Savarese and Zunshine argue that theory of mind or mindreading is the involved cognitive adaptation that prompts us to explain observable behavior as caused by unobservable mental states, such as thoughts, feelings, and intentions (21). Savarese and Zunshine make a valid argument that mindreading “limits our perception”, however, it can also allow one to attempt to understand the other. I think that mindreading should be viewed as a way of empathizing and resonating with each other rather than as something that is used to essentialize the other. This is quite evident in Alberto Rios’ short story “The Back of My Own Head in a Crowd”. The main protagonist misses her husband who has somehow disappeared and finds him in the memories they shared. The story is complicated with the multiplicity of the self, which is found in others, including inanimate objects. This deeply represents the ways in which we interact with the world by forming connections between ourselves and the people or things around us. This connects to Theory of mind because in a way, this mental assessing of the other can be viewed as searching for ourselves or our own mentality in them.

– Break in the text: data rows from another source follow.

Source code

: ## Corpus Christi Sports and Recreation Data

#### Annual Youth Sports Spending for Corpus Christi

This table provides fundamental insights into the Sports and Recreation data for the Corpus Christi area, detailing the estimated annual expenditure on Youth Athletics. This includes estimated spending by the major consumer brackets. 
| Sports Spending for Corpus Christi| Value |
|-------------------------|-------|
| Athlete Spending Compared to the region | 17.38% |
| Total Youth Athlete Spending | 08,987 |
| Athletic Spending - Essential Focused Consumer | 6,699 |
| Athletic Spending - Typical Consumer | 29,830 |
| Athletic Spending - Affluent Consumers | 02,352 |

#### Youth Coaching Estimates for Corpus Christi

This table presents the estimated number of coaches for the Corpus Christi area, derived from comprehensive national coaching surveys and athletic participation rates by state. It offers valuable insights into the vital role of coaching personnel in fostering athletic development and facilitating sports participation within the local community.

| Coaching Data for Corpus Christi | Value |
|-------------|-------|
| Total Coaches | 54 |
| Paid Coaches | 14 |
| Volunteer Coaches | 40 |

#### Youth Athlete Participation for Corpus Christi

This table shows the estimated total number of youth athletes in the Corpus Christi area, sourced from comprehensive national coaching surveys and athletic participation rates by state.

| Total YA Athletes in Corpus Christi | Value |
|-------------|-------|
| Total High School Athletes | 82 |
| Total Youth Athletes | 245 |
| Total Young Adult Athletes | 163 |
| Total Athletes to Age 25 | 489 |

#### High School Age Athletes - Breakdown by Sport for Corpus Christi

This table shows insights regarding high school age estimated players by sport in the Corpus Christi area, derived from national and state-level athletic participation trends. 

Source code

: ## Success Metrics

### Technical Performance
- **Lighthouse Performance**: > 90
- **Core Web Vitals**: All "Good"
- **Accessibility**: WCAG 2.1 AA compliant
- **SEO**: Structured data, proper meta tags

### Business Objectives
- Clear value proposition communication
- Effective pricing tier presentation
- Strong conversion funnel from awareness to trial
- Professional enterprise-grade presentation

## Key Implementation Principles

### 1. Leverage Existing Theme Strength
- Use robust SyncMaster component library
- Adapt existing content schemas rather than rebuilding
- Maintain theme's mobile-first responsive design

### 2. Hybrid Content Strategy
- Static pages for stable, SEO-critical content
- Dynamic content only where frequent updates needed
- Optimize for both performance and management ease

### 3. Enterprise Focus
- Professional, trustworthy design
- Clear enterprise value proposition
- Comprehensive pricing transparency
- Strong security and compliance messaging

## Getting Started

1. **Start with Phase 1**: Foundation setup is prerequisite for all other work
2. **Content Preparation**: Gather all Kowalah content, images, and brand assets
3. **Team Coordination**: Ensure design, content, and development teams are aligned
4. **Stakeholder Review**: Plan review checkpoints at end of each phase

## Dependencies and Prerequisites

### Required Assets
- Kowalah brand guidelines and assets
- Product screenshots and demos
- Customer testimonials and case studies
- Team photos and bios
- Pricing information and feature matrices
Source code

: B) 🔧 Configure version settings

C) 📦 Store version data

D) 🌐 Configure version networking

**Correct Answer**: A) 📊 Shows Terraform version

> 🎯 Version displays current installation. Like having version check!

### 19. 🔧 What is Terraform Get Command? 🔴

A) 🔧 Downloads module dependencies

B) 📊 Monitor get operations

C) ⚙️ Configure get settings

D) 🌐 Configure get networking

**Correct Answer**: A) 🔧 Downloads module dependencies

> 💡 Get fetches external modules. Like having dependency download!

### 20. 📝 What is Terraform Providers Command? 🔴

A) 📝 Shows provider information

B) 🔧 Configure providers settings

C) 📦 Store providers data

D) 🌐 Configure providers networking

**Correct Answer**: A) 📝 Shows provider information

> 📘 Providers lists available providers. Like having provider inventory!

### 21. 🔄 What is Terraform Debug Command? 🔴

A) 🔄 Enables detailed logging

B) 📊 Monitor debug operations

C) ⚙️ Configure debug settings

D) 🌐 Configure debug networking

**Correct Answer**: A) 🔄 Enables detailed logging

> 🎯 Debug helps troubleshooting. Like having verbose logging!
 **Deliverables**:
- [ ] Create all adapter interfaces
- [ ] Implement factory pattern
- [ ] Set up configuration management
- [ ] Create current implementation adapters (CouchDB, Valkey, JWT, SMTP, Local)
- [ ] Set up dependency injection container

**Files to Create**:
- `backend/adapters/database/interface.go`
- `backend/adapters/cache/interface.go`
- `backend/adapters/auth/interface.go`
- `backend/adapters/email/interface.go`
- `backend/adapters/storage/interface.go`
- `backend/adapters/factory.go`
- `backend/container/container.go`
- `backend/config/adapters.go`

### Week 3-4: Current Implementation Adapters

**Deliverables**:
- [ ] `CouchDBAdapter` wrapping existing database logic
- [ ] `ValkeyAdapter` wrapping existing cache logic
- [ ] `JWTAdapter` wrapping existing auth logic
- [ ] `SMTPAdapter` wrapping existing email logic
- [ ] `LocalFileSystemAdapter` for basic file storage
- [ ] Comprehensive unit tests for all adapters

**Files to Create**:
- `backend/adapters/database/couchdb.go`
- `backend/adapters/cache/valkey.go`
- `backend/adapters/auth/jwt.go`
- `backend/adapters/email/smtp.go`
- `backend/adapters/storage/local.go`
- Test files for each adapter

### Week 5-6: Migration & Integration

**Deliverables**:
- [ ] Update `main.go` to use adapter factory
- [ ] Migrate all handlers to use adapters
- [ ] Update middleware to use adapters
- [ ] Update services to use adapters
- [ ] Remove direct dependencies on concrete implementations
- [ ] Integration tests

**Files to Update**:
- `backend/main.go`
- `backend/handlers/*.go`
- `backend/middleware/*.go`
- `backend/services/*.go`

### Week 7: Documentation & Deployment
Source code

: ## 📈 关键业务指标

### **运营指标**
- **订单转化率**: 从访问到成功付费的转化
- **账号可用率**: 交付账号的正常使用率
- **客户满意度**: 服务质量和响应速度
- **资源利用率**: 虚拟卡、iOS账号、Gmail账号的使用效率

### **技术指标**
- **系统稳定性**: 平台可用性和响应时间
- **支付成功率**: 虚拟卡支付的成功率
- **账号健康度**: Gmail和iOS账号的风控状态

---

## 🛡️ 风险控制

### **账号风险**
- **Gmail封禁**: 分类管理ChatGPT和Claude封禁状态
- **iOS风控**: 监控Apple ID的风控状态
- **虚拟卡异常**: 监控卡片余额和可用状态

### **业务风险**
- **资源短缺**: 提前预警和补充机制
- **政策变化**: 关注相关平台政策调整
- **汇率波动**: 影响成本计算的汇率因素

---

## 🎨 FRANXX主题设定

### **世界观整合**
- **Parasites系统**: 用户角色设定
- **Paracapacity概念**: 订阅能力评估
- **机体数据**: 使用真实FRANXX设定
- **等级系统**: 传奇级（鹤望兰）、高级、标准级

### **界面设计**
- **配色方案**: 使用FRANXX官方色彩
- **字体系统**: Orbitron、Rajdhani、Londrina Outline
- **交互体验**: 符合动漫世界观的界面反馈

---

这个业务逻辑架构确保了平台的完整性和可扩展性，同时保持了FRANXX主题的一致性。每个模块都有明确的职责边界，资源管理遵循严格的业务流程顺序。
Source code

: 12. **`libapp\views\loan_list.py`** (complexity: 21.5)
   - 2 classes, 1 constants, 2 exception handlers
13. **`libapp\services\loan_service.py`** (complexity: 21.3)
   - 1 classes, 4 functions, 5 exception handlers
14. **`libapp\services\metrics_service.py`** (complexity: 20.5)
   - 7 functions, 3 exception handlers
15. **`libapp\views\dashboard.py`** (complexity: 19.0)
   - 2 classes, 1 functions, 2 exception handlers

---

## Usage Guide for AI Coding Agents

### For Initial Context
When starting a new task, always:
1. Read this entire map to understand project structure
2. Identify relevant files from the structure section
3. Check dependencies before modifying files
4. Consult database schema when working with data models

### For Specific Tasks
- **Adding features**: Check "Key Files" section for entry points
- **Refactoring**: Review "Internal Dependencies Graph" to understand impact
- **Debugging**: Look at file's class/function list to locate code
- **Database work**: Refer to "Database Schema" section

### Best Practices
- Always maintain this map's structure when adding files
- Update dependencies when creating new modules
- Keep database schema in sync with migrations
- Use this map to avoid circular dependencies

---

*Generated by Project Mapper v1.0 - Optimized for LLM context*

It we inspect the way that we assess literature and the relationship of readers to characters and reading the mind of those characters or even the authors themselves, we can gain insight about a text, certain period, or people in doing this. In the case of someone who has a disability within the autism spectrum or otherwise, those who are unable to share their experiences may only be able to understand such people through theory of mind. There is the “dark side” to mindreading but there is also a side that allows us to coexist; it helps us to relate to the other. ‘

That being said, I really am torn because I also agree with the serious danger of essentializing that presents itself as “mindblindness”. This is actually evident in the aftermath of the recent election. Trump is now the president of America and he has put himself in a position to represent many of the things wrong with the world i.e. racism, prejudice, misogyny, bigotry, etc. While these traits may be desirable to many (of course…), the more rational population will likely assume that anyone who supports Trump, possesses or supports at the very least, such qualities as his. This is where tension arises between trying to understand for the sake of the other or for the sake of creating labels. For instance, in “Bartleby”, the Lawyer is very observant of the character, Bartleby, and even praises himself for being so good to someone who is so different. He labels Bartleby by saying, “I think he’s a little deranged” (237). This is a great example of how theory of mind can be misused. The lawyer is not trying to understand Bartleby, but diagnose his difference.

However, it is possible that the dangers of theory of mind or more specifically “mindblindness” can be pacifies by the good it can do in understanding each other.